> _TESTO DI LETTURA_:

::::

Un'altra cosa molto diversa è che l'Iran possa assumersi le conseguenze di una azione tale. Da una parte, perché, senza la libertà di traffico in quelle acque, l'Iran sarebbe la più colpita, visto che la maggior parte dei suoi introiti deriva dalla vendita di idrocarburi e non dispone di vie alternative per farli arrivare ai suoi compratori. Ricordiamo che gli iraniani stanno già subendo gli effetti delle quattro serie di sanzioni imposte dall'ONU, con una popolazione in cui il malcontento cresce e con un regime travagliasto da lotte interne. inoltre, un blocco marittimo in acque internazionali provocherebbe sicuramente un intervento militare internazionale nel quale l'Iran ha tutte le possibilità di perdere.

::::

> _RIGHE DI DATI_:
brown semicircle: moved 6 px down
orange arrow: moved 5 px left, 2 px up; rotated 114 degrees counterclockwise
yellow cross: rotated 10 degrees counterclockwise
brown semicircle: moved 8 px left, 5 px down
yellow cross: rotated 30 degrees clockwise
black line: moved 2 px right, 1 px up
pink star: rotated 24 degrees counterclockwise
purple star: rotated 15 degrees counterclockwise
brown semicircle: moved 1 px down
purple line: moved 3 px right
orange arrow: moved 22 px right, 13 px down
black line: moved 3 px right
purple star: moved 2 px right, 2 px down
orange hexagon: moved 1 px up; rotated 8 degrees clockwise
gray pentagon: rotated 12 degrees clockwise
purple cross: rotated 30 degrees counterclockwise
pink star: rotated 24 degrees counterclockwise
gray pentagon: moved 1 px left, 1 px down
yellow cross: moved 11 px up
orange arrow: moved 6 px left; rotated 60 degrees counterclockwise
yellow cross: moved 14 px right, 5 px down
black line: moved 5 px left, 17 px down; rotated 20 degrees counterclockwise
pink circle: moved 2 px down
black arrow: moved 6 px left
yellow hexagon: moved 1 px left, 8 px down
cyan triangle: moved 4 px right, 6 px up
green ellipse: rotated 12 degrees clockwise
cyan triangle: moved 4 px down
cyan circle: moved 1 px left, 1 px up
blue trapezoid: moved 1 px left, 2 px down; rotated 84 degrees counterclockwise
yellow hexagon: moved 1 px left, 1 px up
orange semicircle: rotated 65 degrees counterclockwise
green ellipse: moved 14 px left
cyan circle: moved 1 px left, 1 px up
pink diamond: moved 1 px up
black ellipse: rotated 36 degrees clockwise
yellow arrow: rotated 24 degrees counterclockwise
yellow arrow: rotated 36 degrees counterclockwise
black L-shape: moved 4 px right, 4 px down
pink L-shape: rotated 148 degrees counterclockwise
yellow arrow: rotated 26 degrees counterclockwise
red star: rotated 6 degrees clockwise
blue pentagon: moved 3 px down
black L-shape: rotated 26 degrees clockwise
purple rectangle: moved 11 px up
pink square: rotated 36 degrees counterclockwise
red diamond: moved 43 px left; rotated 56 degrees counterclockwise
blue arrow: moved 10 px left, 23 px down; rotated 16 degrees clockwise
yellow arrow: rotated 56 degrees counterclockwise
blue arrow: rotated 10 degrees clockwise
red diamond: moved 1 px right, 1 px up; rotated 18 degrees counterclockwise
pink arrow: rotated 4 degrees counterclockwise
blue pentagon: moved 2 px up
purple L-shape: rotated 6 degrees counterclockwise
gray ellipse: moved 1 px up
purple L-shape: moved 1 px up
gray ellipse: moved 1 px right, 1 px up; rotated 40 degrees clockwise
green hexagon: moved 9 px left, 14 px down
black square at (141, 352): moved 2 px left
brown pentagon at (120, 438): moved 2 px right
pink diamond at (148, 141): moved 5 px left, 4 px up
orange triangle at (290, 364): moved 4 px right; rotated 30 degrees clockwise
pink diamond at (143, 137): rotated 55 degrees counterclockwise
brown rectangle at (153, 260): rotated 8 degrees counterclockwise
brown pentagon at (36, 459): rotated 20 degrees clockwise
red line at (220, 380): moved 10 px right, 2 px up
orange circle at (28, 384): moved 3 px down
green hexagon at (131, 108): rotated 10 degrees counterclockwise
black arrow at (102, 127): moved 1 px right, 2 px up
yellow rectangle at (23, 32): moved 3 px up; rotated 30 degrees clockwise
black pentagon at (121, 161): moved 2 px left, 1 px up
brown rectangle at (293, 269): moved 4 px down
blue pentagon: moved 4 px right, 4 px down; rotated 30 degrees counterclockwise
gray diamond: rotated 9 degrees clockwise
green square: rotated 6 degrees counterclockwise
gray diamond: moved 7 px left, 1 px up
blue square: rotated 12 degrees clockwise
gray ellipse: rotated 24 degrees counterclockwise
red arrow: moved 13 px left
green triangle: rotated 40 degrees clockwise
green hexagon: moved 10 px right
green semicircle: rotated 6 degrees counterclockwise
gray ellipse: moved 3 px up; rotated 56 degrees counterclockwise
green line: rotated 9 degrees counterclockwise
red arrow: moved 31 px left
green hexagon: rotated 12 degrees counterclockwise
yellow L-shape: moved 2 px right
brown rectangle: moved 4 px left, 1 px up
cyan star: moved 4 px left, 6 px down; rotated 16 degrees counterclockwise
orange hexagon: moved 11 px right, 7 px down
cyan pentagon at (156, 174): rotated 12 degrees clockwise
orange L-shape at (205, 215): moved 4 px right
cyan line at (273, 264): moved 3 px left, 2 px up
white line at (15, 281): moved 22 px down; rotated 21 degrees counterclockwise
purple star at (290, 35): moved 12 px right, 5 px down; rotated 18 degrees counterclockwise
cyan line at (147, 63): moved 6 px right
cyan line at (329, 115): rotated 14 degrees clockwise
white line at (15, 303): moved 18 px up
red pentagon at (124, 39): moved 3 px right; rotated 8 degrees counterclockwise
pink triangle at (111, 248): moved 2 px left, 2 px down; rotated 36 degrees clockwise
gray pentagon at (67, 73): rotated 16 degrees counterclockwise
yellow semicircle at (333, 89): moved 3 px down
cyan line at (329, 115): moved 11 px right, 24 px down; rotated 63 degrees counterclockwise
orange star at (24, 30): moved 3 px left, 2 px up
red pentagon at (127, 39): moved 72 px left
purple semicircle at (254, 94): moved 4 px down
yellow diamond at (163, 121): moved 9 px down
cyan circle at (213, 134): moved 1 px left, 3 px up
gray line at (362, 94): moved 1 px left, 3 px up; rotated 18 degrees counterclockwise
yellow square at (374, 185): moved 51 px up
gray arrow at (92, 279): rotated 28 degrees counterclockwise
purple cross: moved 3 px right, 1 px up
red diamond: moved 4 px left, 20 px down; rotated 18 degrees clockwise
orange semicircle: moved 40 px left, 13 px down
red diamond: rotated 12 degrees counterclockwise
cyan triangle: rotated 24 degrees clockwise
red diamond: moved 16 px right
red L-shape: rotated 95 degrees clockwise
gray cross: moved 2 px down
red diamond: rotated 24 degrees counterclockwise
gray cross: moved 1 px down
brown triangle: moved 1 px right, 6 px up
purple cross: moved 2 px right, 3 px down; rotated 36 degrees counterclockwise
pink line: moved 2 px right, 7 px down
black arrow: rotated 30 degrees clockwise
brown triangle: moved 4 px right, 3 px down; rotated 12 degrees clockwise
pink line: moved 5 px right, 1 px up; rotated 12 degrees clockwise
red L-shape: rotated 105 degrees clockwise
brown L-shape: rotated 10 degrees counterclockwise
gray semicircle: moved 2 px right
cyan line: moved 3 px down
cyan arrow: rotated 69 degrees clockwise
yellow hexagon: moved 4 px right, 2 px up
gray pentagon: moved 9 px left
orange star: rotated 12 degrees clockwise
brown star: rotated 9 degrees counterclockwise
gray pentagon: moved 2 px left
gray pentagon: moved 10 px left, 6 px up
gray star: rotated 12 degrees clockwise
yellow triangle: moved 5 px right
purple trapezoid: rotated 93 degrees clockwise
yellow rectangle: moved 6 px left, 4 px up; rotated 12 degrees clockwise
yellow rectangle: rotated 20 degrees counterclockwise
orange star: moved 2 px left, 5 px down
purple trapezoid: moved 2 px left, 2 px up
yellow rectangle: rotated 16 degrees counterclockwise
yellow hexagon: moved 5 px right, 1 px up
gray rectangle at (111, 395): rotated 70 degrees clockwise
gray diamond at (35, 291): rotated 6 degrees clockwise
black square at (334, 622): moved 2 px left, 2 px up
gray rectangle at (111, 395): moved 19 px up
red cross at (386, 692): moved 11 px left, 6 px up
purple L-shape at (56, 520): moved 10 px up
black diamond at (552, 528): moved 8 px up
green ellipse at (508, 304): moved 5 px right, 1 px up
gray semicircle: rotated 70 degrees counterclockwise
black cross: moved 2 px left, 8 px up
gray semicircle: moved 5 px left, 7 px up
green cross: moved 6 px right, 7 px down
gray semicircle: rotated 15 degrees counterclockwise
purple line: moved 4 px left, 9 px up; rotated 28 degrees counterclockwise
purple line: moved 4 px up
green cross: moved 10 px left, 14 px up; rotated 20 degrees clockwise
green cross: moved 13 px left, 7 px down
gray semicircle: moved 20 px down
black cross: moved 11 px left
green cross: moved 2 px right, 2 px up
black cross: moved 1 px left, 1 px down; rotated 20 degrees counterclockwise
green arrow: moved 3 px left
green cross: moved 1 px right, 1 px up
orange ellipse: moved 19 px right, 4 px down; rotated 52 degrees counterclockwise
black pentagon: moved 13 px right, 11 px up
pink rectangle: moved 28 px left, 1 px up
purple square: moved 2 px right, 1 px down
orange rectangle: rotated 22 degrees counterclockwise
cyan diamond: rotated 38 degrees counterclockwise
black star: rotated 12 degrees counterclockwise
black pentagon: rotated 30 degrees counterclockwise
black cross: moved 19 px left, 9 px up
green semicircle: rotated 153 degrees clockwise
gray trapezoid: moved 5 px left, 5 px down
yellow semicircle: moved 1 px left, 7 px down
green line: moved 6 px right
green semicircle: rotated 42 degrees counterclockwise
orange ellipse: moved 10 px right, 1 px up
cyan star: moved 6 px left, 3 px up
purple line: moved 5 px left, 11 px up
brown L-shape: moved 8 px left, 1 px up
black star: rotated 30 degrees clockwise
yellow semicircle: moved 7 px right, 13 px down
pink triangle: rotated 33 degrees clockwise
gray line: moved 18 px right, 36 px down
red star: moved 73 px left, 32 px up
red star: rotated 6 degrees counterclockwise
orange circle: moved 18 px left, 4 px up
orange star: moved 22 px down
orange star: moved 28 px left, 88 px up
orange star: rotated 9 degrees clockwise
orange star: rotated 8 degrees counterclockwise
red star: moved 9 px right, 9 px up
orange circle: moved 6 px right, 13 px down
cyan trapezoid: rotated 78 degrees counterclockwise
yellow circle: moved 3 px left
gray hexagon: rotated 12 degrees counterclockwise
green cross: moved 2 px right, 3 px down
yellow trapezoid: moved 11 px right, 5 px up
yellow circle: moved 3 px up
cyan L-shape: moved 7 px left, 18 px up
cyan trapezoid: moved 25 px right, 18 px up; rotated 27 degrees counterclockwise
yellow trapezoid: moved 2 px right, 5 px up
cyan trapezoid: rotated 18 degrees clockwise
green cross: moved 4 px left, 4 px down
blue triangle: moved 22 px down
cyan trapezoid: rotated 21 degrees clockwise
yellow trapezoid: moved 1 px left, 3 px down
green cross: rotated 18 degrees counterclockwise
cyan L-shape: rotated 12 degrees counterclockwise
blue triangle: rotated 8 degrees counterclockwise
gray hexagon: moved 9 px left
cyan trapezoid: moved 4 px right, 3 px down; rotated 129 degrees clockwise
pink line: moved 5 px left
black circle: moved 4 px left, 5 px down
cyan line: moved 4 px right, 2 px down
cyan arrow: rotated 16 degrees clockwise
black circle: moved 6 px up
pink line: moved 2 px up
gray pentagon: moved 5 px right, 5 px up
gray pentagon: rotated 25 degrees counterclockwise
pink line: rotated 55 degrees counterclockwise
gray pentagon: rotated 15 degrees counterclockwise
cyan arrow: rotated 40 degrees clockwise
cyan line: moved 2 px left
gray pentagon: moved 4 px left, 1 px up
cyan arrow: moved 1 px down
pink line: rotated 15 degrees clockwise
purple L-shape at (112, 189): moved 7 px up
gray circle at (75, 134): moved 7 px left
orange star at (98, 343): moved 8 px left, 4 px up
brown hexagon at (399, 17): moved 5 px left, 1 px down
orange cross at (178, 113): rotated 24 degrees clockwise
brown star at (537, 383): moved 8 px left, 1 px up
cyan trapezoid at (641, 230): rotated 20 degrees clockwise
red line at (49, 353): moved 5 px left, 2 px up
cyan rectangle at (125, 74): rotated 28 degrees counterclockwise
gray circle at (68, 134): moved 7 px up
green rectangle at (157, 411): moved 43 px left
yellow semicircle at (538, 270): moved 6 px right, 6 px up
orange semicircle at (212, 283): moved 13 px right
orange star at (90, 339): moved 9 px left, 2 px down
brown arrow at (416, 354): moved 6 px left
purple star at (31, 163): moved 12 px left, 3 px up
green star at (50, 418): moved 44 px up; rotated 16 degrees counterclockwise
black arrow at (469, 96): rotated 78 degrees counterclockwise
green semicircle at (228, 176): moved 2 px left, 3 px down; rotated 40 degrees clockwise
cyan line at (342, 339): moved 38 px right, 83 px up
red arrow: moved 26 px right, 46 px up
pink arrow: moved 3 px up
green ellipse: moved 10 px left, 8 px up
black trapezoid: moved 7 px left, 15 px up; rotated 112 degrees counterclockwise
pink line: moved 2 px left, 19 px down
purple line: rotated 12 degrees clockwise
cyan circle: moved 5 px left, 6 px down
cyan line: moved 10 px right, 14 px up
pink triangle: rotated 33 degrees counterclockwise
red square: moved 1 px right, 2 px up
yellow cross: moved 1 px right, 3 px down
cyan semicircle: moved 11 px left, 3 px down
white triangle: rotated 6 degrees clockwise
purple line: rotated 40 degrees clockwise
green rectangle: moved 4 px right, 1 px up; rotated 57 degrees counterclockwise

::::

> _ESERCIZIO BREVE_: Elenca tutte le difficoltà che, secondo il testo sull'Iran, gli iraniani stanno già vivendo.

> _RISPOSTA COMPLETA_:
- gli effetti delle quattro serie di sanzioni imposte dall'ONU
- il malcontento che cresce nella popolazione
- le lotte interne che travagliano il regime